- [Problem description] Set the following entries down again exactly, line by line.

***** Material for this task *****

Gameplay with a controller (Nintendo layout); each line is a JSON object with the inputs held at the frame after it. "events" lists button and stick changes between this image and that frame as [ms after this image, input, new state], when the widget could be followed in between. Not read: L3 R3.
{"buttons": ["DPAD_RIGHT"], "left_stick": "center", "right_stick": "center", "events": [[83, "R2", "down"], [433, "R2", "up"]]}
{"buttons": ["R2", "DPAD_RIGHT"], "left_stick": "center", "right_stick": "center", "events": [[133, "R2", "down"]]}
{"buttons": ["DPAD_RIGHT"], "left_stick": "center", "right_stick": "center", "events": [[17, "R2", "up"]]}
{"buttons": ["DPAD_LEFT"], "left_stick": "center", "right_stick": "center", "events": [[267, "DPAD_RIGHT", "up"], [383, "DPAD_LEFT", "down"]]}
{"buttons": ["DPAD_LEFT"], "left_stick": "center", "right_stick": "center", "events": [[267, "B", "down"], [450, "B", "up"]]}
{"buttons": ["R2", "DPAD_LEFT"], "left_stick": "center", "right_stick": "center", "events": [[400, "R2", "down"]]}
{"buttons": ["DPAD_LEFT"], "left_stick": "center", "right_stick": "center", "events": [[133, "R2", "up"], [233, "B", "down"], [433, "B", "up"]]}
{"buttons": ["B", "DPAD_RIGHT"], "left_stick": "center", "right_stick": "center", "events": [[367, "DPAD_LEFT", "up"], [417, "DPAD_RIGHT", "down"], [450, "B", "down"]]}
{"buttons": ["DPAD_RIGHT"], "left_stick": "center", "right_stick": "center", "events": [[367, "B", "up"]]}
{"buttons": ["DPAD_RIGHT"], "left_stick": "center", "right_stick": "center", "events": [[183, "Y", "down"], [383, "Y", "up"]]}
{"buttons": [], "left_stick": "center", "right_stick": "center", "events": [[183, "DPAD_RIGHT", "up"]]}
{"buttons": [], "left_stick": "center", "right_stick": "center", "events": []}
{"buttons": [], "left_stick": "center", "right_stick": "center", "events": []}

*****

- [Output for this task]
Gameplay with a controller (Nintendo layout); each line is a JSON object with the inputs held at the frame after it. "events" lists button and stick changes between this image and that frame as [ms after this image, input, new state], when the widget could be followed in between. Not read: L3 R3.
{"buttons": ["DPAD_RIGHT"], "left_stick": "center", "right_stick": "center", "events": [[83, "R2", "down"], [433, "R2", "up"]]}
{"buttons": ["R2", "DPAD_RIGHT"], "left_stick": "center", "right_stick": "center", "events": [[133, "R2", "down"]]}
{"buttons": ["DPAD_RIGHT"], "left_stick": "center", "right_stick": "center", "events": [[17, "R2", "up"]]}
{"buttons": ["DPAD_LEFT"], "left_stick": "center", "right_stick": "center", "events": [[267, "DPAD_RIGHT", "up"], [383, "DPAD_LEFT", "down"]]}
{"buttons": ["DPAD_LEFT"], "left_stick": "center", "right_stick": "center", "events": [[267, "B", "down"], [450, "B", "up"]]}
{"buttons": ["R2", "DPAD_LEFT"], "left_stick": "center", "right_stick": "center", "events": [[400, "R2", "down"]]}
{"buttons": ["DPAD_LEFT"], "left_stick": "center", "right_stick": "center", "events": [[133, "R2", "up"], [233, "B", "down"], [433, "B", "up"]]}
{"buttons": ["B", "DPAD_RIGHT"], "left_stick": "center", "right_stick": "center", "events": [[367, "DPAD_LEFT", "up"], [417, "DPAD_RIGHT", "down"], [450, "B", "down"]]}
{"buttons": ["DPAD_RIGHT"], "left_stick": "center", "right_stick": "center", "events": [[367, "B", "up"]]}
{"buttons": ["DPAD_RIGHT"], "left_stick": "center", "right_stick": "center", "events": [[183, "Y", "down"], [383, "Y", "up"]]}
{"buttons": [], "left_stick": "center", "right_stick": "center", "events": [[183, "DPAD_RIGHT", "up"]]}
{"buttons": [], "left_stick": "center", "right_stick": "center", "events": []}
{"buttons": [], "left_stick": "center", "right_stick": "center", "events": []}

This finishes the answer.